Exercise directions:
Could you write out all of the records below word for word, leaving the pictures out?

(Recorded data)
============

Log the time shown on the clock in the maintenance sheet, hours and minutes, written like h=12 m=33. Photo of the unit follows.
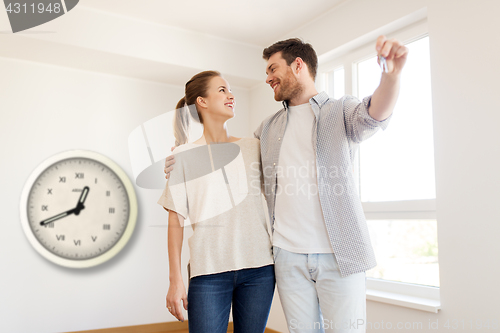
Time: h=12 m=41
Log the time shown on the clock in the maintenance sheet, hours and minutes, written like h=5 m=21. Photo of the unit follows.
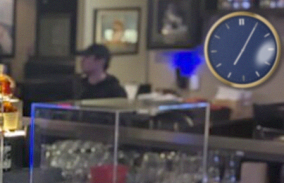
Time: h=7 m=5
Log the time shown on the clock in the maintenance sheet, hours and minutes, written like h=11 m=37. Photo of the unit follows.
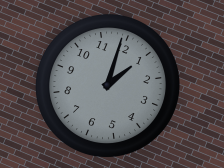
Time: h=12 m=59
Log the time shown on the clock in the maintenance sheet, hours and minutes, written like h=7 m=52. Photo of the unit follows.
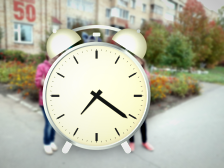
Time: h=7 m=21
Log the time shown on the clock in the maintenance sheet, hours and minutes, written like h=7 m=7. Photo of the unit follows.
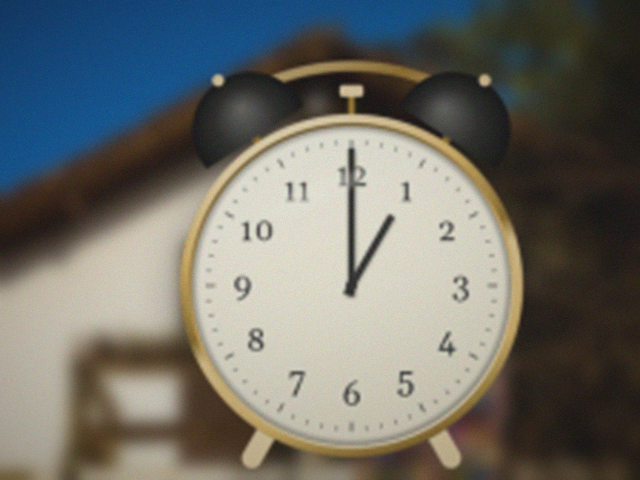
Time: h=1 m=0
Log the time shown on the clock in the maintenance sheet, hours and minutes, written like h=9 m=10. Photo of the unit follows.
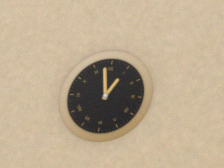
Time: h=12 m=58
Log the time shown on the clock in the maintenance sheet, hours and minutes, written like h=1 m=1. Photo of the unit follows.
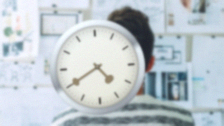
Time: h=4 m=40
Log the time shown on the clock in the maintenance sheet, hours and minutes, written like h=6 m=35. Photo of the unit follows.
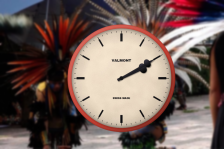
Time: h=2 m=10
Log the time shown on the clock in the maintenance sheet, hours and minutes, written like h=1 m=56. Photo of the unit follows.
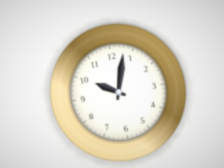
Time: h=10 m=3
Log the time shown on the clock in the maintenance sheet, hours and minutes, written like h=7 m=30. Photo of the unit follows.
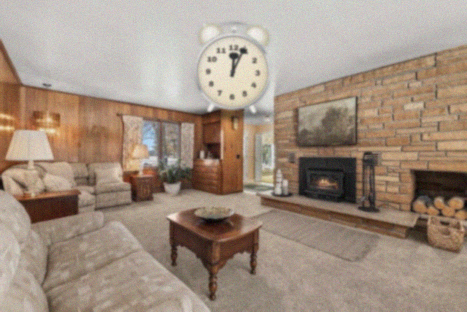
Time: h=12 m=4
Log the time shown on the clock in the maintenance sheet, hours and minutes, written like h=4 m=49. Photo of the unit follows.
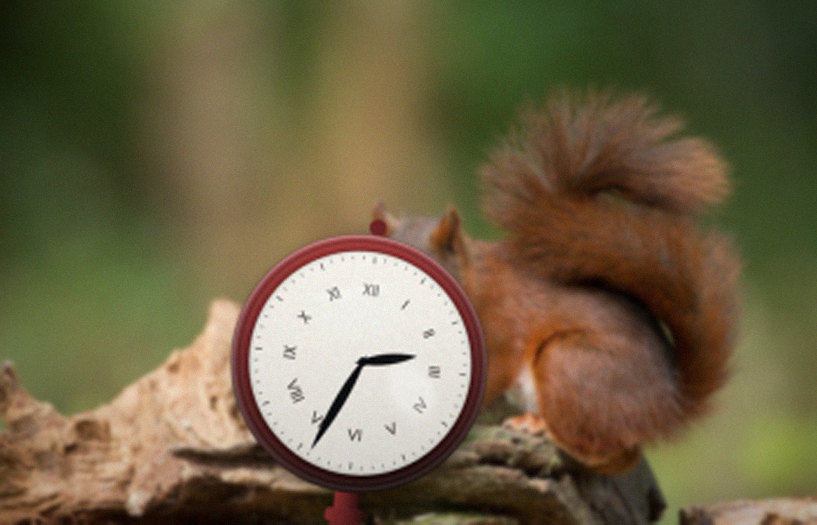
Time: h=2 m=34
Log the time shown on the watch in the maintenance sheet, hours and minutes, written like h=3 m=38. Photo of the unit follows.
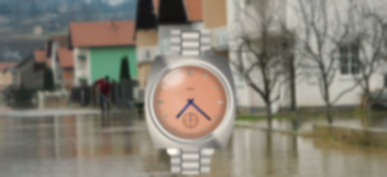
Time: h=7 m=22
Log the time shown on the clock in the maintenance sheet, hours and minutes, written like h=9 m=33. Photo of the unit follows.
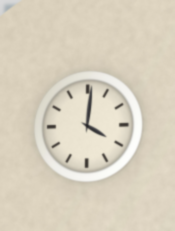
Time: h=4 m=1
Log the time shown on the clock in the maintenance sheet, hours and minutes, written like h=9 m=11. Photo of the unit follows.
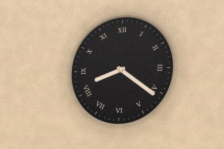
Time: h=8 m=21
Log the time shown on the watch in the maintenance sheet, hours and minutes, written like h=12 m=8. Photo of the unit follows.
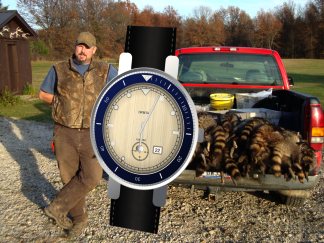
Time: h=6 m=4
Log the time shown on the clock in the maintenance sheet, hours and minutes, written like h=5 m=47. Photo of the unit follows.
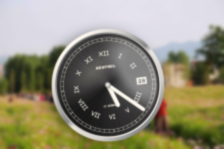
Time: h=5 m=22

============

Answer to the task:
Log the time shown on the clock in the maintenance sheet, hours and minutes, written like h=12 m=33. Photo of the unit follows.
Time: h=12 m=41
Log the time shown on the clock in the maintenance sheet, hours and minutes, written like h=5 m=21. Photo of the unit follows.
Time: h=7 m=5
Log the time shown on the clock in the maintenance sheet, hours and minutes, written like h=11 m=37. Photo of the unit follows.
Time: h=12 m=59
Log the time shown on the clock in the maintenance sheet, hours and minutes, written like h=7 m=52. Photo of the unit follows.
Time: h=7 m=21
Log the time shown on the clock in the maintenance sheet, hours and minutes, written like h=7 m=7. Photo of the unit follows.
Time: h=1 m=0
Log the time shown on the clock in the maintenance sheet, hours and minutes, written like h=9 m=10. Photo of the unit follows.
Time: h=12 m=58
Log the time shown on the clock in the maintenance sheet, hours and minutes, written like h=1 m=1. Photo of the unit follows.
Time: h=4 m=40
Log the time shown on the clock in the maintenance sheet, hours and minutes, written like h=6 m=35. Photo of the unit follows.
Time: h=2 m=10
Log the time shown on the clock in the maintenance sheet, hours and minutes, written like h=1 m=56. Photo of the unit follows.
Time: h=10 m=3
Log the time shown on the clock in the maintenance sheet, hours and minutes, written like h=7 m=30. Photo of the unit follows.
Time: h=12 m=4
Log the time shown on the clock in the maintenance sheet, hours and minutes, written like h=4 m=49. Photo of the unit follows.
Time: h=2 m=34
Log the time shown on the watch in the maintenance sheet, hours and minutes, written like h=3 m=38. Photo of the unit follows.
Time: h=7 m=22
Log the time shown on the clock in the maintenance sheet, hours and minutes, written like h=9 m=33. Photo of the unit follows.
Time: h=4 m=1
Log the time shown on the clock in the maintenance sheet, hours and minutes, written like h=9 m=11. Photo of the unit follows.
Time: h=8 m=21
Log the time shown on the watch in the maintenance sheet, hours and minutes, written like h=12 m=8. Photo of the unit follows.
Time: h=6 m=4
Log the time shown on the clock in the maintenance sheet, hours and minutes, written like h=5 m=47. Photo of the unit follows.
Time: h=5 m=22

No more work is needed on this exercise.